Weaving Around

Circular buildings and meandering paths define spaces added to Sydney’s Tranby Aboriginal Centre by Julie Cracknell and Peter Lonergan with the NSW government’s Merrima design unit.

This is an article from the Architecture Australia archives and may use outdated formatting


Looking south-east towards the common rooms for teachers (top floor) and students (first). Image: Simon Kenny 


Detail of cedar soffit.
Image: Simon Kenny












Art room.
Image: Simon Kenny










The Bell Lane (south-west) facade.
Image: Simon Kenny









Project Description
Coinciding with its 40th anniversary, Sydney’s Tranby Aboriginal Co-operative (for education and advancement of indigenous people) is opening new teaching facilities at the rear of its headquarters in a Georgian cottage in Glebe, NSW. The development, led by Tranby’s Jack Beetson and Kevin Cook, is a cluster of two-storey circular pavilions, made of split-face Boral blocks and topped with copper dome roofs, linked by meandering balconies and pathways around a sinuous central court. The circular geometry was inspired by the Aboriginal tradition of the ‘learning circle’, where students and elders sit facing each other.

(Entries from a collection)
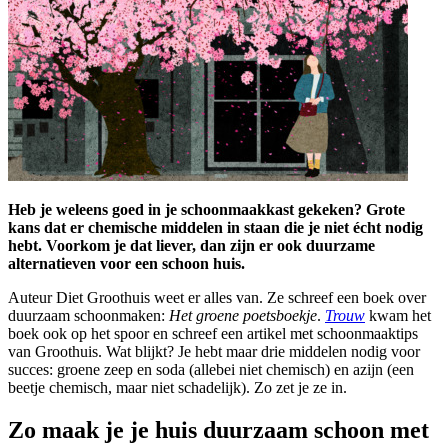
Heb je weleens goed in je schoonmaakkast gekeken? Grote
kans dat er chemische middelen in staan die je niet écht nodig
hebt. Voorkom je dat liever, dan zijn er ook duurzame
alternatieven voor een schoon huis.
Auteur Diet Groothuis weet er alles van. Ze schreef een boek over
duurzaam schoonmaken:
Het groene poetsboekje
.
Trouw
kwam het
boek ook op het spoor en schreef een artikel met schoonmaaktips
van Groothuis. Wat blijkt? Je hebt maar drie middelen nodig voor
succes: groene zeep en soda (allebei niet chemisch) en azijn (een
beetje chemisch, maar niet schadelijk). Zo zet je ze in.
Zo maak je je huis duurzaam schoon met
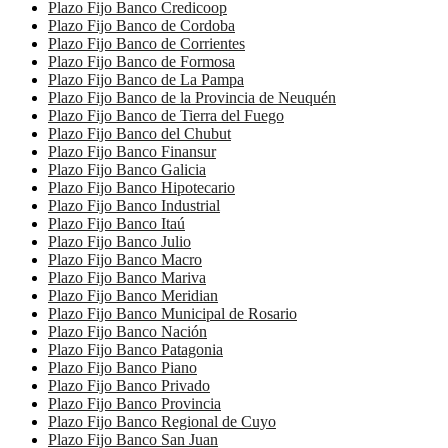
Plazo Fijo Banco Credicoop
Plazo Fijo Banco de Cordoba
Plazo Fijo Banco de Corrientes
Plazo Fijo Banco de Formosa
Plazo Fijo Banco de La Pampa
Plazo Fijo Banco de la Provincia de Neuquén
Plazo Fijo Banco de Tierra del Fuego
Plazo Fijo Banco del Chubut
Plazo Fijo Banco Finansur
Plazo Fijo Banco Galicia
Plazo Fijo Banco Hipotecario
Plazo Fijo Banco Industrial
Plazo Fijo Banco Itaú
Plazo Fijo Banco Julio
Plazo Fijo Banco Macro
Plazo Fijo Banco Mariva
Plazo Fijo Banco Meridian
Plazo Fijo Banco Municipal de Rosario
Plazo Fijo Banco Nación
Plazo Fijo Banco Patagonia
Plazo Fijo Banco Piano
Plazo Fijo Banco Privado
Plazo Fijo Banco Provincia
Plazo Fijo Banco Regional de Cuyo
Plazo Fijo Banco San Juan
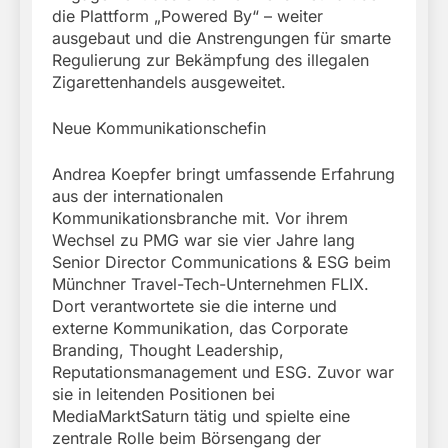
die Plattform „Powered By“ – weiter
ausgebaut und die Anstrengungen für smarte
Regulierung zur Bekämpfung des illegalen
Zigarettenhandels ausgeweitet.
Neue Kommunikationschefin
Andrea Koepfer bringt umfassende Erfahrung
aus der internationalen
Kommunikationsbranche mit. Vor ihrem
Wechsel zu PMG war sie vier Jahre lang
Senior Director Communications & ESG beim
Münchner Travel-Tech-Unternehmen FLIX.
Dort verantwortete sie die interne und
externe Kommunikation, das Corporate
Branding, Thought Leadership,
Reputationsmanagement und ESG. Zuvor war
sie in leitenden Positionen bei
MediaMarktSaturn tätig und spielte eine
zentrale Rolle beim Börsengang der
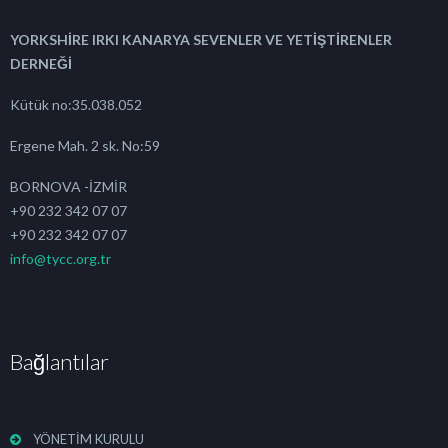
YORKSHİRE IRKI KANARYA SEVENLER VE YETİŞTİRENLER
DERNEĞİ
Kütük no:35.038.052
Ergene Mah. 2 sk. No:59
BORNOVA -İZMİR
+90 232 342 07 07
+90 232 342 07 07
info@tycc.org.tr
Bağlantılar
YÖNETİM KURULU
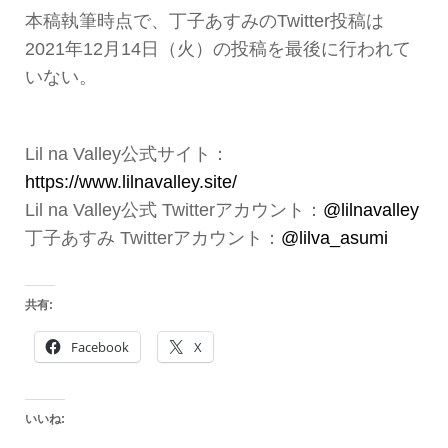
本稿執筆時点で、丁子あすみのTwitter投稿は
2021年12月14日（火）の投稿を最後に行われて
いない。
Lil na Valley公式サイト：
https://www.lilnavalley.site/
Lil na Valley公式 Twitterアカウント：
@lilnavalley
丁子あすみ Twitterアカウント：
@lilva_asumi
共有:
Facebook
X
いいね:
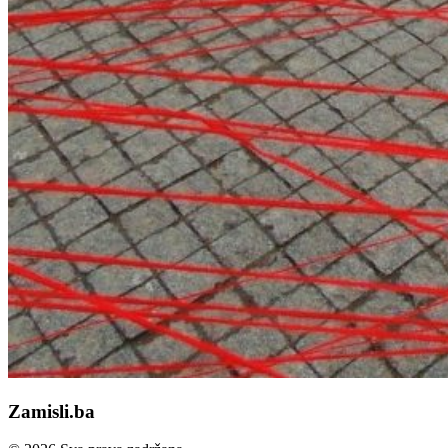
Zamisli.ba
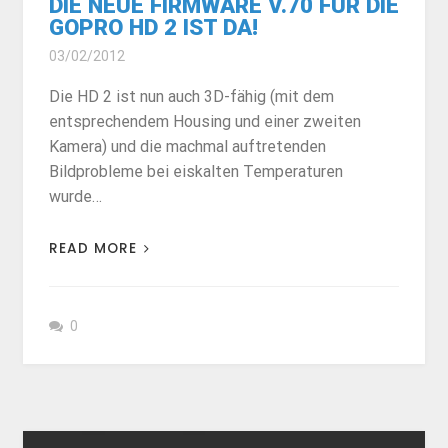
DIE NEUE FIRMWARE V.70 FÜR DIE
GOPRO HD 2 IST DA!
03/02/2012
Die HD 2 ist nun auch 3D-fähig (mit dem
entsprechendem Housing und einer zweiten
Kamera) und die machmal auftretenden
Bildprobleme bei eiskalten Temperaturen
wurde…
READ MORE
0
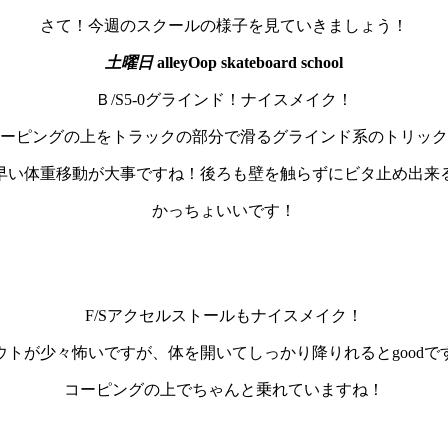
さて！今週のスクールの様子を見ていきましょう！
土曜日
alleyOop skateboard school
Ｂ/S5-0グラインド！ナイスメイク！
ーピングの上をトラックの部分で滑るグラインド系のトリック
早い体重移動が大事ですね！後ろも壁を触らずにビタ止め出来
かっちょいいです！
F/Sアクセルストールもナイスメイク！
ウトが少々怖いですが、体を開いてしっかり降りれるとgoodで
コーピングの上でちゃんと乗れていますね！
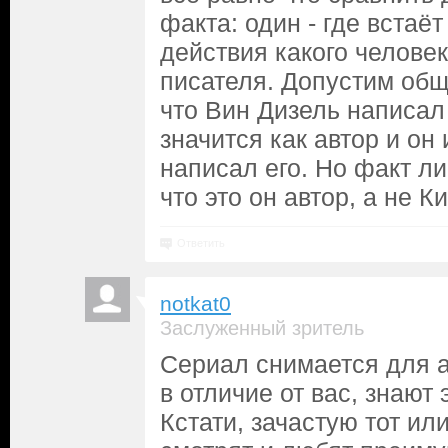
факта: один - где встаёт
действия какого человек
писателя. Допустим общ
что Вин Дизель написал
значится как автор и он 
написал его. Но факт ли
что это он автор, а не 
Ответить
notkat0
Заслуженный зритель
Сериал снимается для а
в отличие от вас, знают 
Кстати, зачастую тот ил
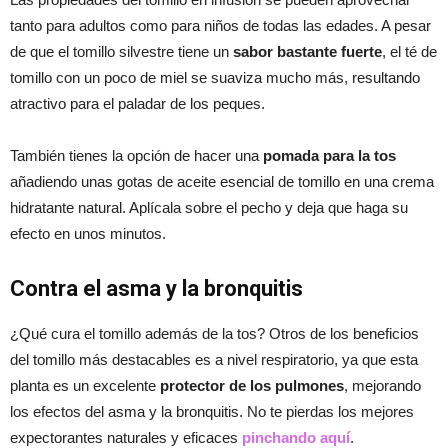
tanto para adultos como para niños de todas las edades. A pesar
de que el tomillo silvestre tiene un
sabor bastante fuerte
, el té de
tomillo con un poco de miel se suaviza mucho más, resultando
atractivo para el paladar de los peques.
También tienes la opción de hacer una
pomada para la tos
añadiendo unas gotas de aceite esencial de tomillo en una crema
hidratante natural. Aplícala sobre el pecho y deja que haga su
efecto en unos minutos.
Contra el asma y la bronquitis
¿Qué cura el tomillo además de la tos? Otros de los beneficios
del tomillo más destacables es a nivel respiratorio, ya que esta
planta es un excelente
protector de los pulmones
, mejorando
los efectos del asma y la bronquitis. No te pierdas los mejores
expectorantes naturales y eficaces
pinchando aquí
.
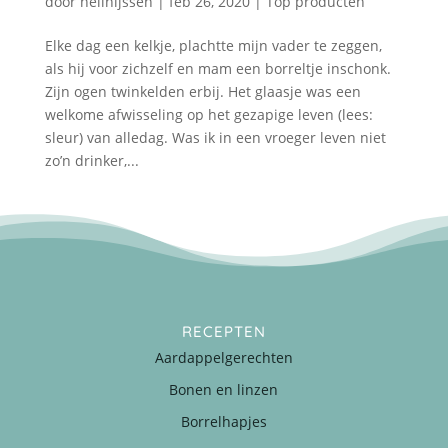
door
nellnijssen
|
feb 26, 2020
|
Top producten
Elke dag een kelkje, plachtte mijn vader te zeggen,
als hij voor zichzelf en mam een borreltje inschonk.
Zijn ogen twinkelden erbij. Het glaasje was een
welkome afwisseling op het gezapige leven (lees:
sleur) van alledag. Was ik in een vroeger leven niet
zo’n drinker,...
RECEPTEN
Aardappelgerechten
Bonen en linzen
Borrelhapjes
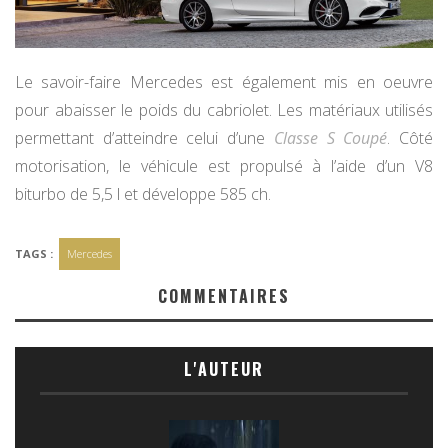
Le savoir-faire Mercedes est également mis en oeuvre
pour abaisser le poids du cabriolet. Les matériaux utilisés
permettant d’atteindre celui d’une
Classe S Coupé
. Côté
motorisation, le véhicule est propulsé à l’aide d’un V8
biturbo de 5,5 l et développe 585 ch.
TAGS :
Mercedes
COMMENTAIRES
L'AUTEUR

# YOUR TASKS
1 - Retype the records from their beginning through the line containing "alternatieven voor een schoon huis.", leaving out the pictures.
2 - Continue the article on the Tranby Aboriginal Centre from where it stops.

# RESPONSES
1 -
Heb je weleens goed in je schoonmaakkast gekeken? Grote
kans dat er chemische middelen in staan die je niet écht nodig
hebt. Voorkom je dat liever, dan zijn er ook duurzame
alternatieven voor een schoon huis.

2 -
Comment by Michael Tawa
During a brief walk through Tranby, with the Cooperative yet to move in, I was struck by two things. Firstly, the development seemed to me less a building, or a group of buildings enclosing functions, than a cluster of places open to the functioning of a community. Secondly, the empty spaces appeared to me to call for—even to miss and long for—the individuals whose community was yet to take up its renewed setting. In the reading which follows, I have tried to keep these two things in mind. They suggest to me an important shift in the way architecture is currently thought and produced. Together, these two promote a different condition: that architecture is a practice of gathering places which call for the arrival and the advent of community.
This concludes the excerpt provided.